VMware on Tuesday announced that it has patched several high-severity vulnerabilities that were disclosed last year at a major Chinese hacking contest.
The security holes impact VMware ESXi, Workstation, and Fusion, and they were used at the 2021 Tianfu Cup hacking contest by Kunlun Lab, the team that won the event. Kunlun Lab earned a total of more than $650,000 for a wide range of exploits demonstrated at Tianfu Cup.
The event’s organizers offered $80,000 for VMware Workstation exploits that achieve a guest-to-host escape and $180,000 for ESXi exploits that enable the attacker to obtain root permissions on the host. It’s unclear exactly how much Kunlun Lab earned for its VMware exploits at Tianfu Cup.
In an advisory released on Tuesday, VMware provided the following description for the vulnerabilities:
- CVE-2021-22040 – use-after-free vulnerability in XHCI USB controller of ESXi, Workstation, and Fusion — allows an attacker with local admin privileges on a virtual machine (VM) to execute code as the VMs VMX process running on the host;
- CVE-2021-22041 – double-fetch vulnerability in UHCI USB controller of ESXi, Workstation, and Fusion — allows a local attacker with admin privileges on a VM to execute code as the VMX process running on the host;
- CVE-2021-22042 – settingsd unauthorized access vulnerability in ESXi — related to VMX having access to settingsd authorization tickets, allowing an attacker with privileges within the VMX process to access the settingsd service running as a high-privileged user;
- CVE-2021-22043 – settingsd TOCTOU vulnerability in ESXi — related to the way temporary files are handled, allows an attacker to escalate privileges by writing arbitrary files.
In addition to patches for ESXi, Workstation, Fusion and Cloud Foundation, VMware has made available workarounds. The virtualization giant has advised customers to immediately take steps to address the vulnerabilities.
“The ramifications of this vulnerability are serious, especially if attackers have access to workloads inside your environments,” VMware warned in a Q&A document that provides additional clarifications.
“Organizations that practice change management using the ITIL definitions of change types would consider this an ‘emergency change.’ All environments are different, have different tolerance for risk, and have different security controls and defense-in-depth to mitigate risk, so the decision on how to proceed is up to you. However, given the severity, we strongly recommend that you act,” the company added.
VMware initially noted in the same document that these vulnerabilities “were reported to the Chinese government by the researchers that discovered them, in accordance with their laws.” However, the company later removed that sentence.
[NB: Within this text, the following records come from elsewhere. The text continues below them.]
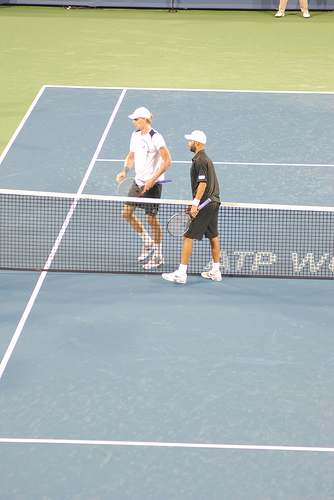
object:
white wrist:
[190, 196, 200, 207]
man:
[160, 128, 222, 283]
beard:
[189, 146, 196, 154]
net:
[0, 188, 333, 280]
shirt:
[127, 129, 168, 187]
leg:
[275, 1, 289, 14]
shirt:
[187, 145, 221, 208]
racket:
[164, 197, 214, 240]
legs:
[297, 0, 308, 13]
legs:
[177, 211, 213, 265]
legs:
[142, 189, 164, 257]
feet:
[272, 9, 286, 19]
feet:
[160, 268, 189, 287]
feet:
[141, 248, 168, 271]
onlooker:
[273, 0, 311, 18]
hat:
[183, 128, 206, 146]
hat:
[125, 106, 153, 120]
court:
[0, 3, 333, 499]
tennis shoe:
[156, 266, 189, 287]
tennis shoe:
[135, 235, 155, 263]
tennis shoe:
[141, 249, 166, 271]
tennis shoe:
[199, 264, 223, 283]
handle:
[155, 173, 172, 185]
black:
[205, 158, 219, 234]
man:
[114, 105, 171, 272]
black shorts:
[124, 178, 162, 218]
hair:
[144, 113, 152, 125]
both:
[116, 105, 225, 284]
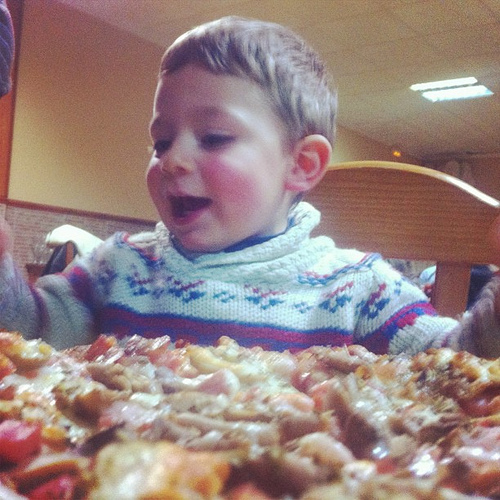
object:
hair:
[157, 15, 338, 217]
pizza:
[0, 328, 499, 499]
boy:
[0, 15, 499, 358]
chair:
[301, 158, 499, 317]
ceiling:
[54, 0, 499, 162]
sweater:
[0, 201, 499, 359]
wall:
[0, 0, 168, 288]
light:
[406, 73, 493, 104]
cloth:
[44, 223, 104, 258]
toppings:
[0, 332, 499, 499]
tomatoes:
[0, 418, 40, 465]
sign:
[440, 158, 462, 180]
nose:
[158, 128, 196, 177]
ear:
[284, 134, 332, 196]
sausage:
[245, 454, 300, 496]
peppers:
[417, 368, 466, 406]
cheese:
[121, 384, 165, 411]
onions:
[101, 402, 165, 430]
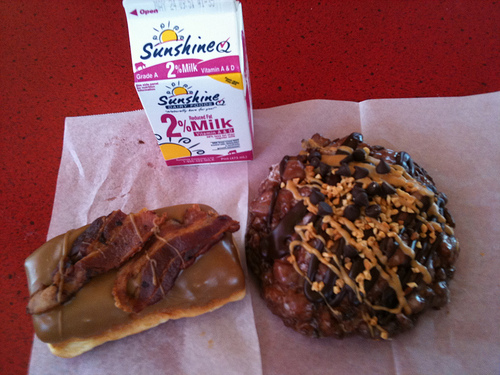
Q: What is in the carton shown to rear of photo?
A: Milk.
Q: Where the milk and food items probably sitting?
A: Table.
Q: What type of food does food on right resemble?
A: Cookie.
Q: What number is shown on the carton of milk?
A: 2.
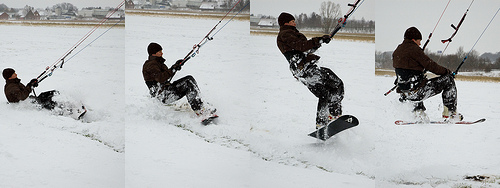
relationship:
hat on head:
[272, 12, 294, 23] [278, 12, 299, 28]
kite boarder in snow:
[385, 25, 483, 125] [0, 14, 497, 186]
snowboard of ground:
[301, 114, 367, 143] [251, 27, 374, 185]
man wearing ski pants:
[141, 43, 218, 126] [290, 64, 352, 119]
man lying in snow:
[2, 68, 85, 121] [16, 124, 307, 186]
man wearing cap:
[141, 43, 218, 126] [144, 43, 163, 53]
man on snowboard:
[272, 10, 343, 123] [303, 110, 363, 150]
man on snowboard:
[2, 66, 86, 121] [74, 98, 86, 119]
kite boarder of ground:
[382, 25, 485, 125] [377, 69, 499, 186]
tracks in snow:
[42, 112, 497, 186] [0, 14, 497, 186]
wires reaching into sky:
[163, 0, 248, 83] [121, 0, 248, 10]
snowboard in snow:
[393, 115, 485, 125] [0, 14, 497, 186]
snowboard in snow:
[301, 114, 367, 143] [0, 14, 497, 186]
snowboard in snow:
[200, 114, 219, 126] [0, 14, 497, 186]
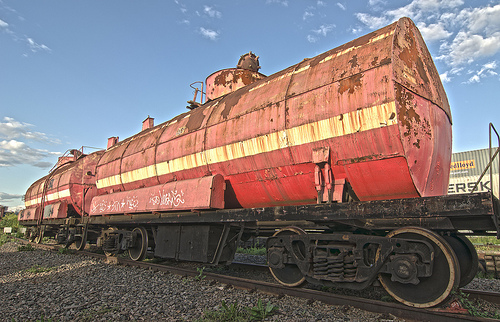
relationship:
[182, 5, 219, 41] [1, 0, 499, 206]
cloud in sky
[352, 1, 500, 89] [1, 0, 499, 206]
cloud in sky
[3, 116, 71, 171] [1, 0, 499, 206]
cloud in sky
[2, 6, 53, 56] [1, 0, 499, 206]
cloud in sky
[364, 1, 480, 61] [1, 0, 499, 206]
cloud in sky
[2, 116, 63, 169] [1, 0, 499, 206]
clouds in sky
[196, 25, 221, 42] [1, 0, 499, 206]
cloud in sky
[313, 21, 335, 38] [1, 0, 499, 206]
cloud in sky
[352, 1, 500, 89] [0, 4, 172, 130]
cloud in blue sky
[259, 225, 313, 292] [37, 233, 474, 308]
car wheel on track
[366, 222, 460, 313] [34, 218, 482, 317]
wheels on track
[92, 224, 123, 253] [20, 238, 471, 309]
wheel on track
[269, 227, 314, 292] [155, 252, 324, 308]
car wheel on track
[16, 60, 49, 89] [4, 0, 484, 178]
clouds in sky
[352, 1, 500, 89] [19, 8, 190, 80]
cloud in blue sky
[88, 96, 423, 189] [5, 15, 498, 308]
stripes on car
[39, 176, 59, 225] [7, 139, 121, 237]
ladder on side of car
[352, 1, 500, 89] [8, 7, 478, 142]
cloud in sky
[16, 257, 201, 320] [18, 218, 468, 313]
gravel on side of track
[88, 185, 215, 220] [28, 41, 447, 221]
graffitti on side of car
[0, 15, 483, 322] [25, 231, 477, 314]
train on track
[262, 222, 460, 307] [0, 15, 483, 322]
wheels of train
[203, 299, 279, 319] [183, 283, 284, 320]
grass growing in gravel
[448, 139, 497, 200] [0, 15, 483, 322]
building behind train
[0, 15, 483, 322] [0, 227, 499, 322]
train on train tracks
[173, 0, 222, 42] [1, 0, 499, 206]
clouds in sky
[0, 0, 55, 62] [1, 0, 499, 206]
clouds in sky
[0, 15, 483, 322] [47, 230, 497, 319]
train drives on tracks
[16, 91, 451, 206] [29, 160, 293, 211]
train carrying carts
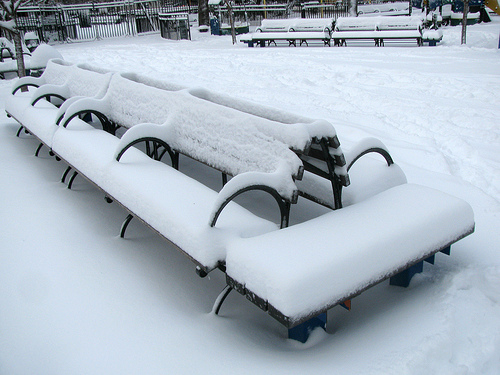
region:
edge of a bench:
[290, 318, 300, 347]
There were reports last year about a new law instructing Chinese citizens who find zero-days to pass the details to the government. Researchers would not be allowed to sell or give the information to third-parties outside of China, apart from the affected vendor.
However, a Chinese researcher who wished to remain anonymous told SecurityWeek that there is no law or regulation forcing researchers to disclose vulnerabilities to the Chinese government.
* Article and headline updated after VMware removed the sentence about the vulnerabilities being reported to the Chinese government. Also adds information from a source that researchers are not required to report vulnerabilities to the Chinese government.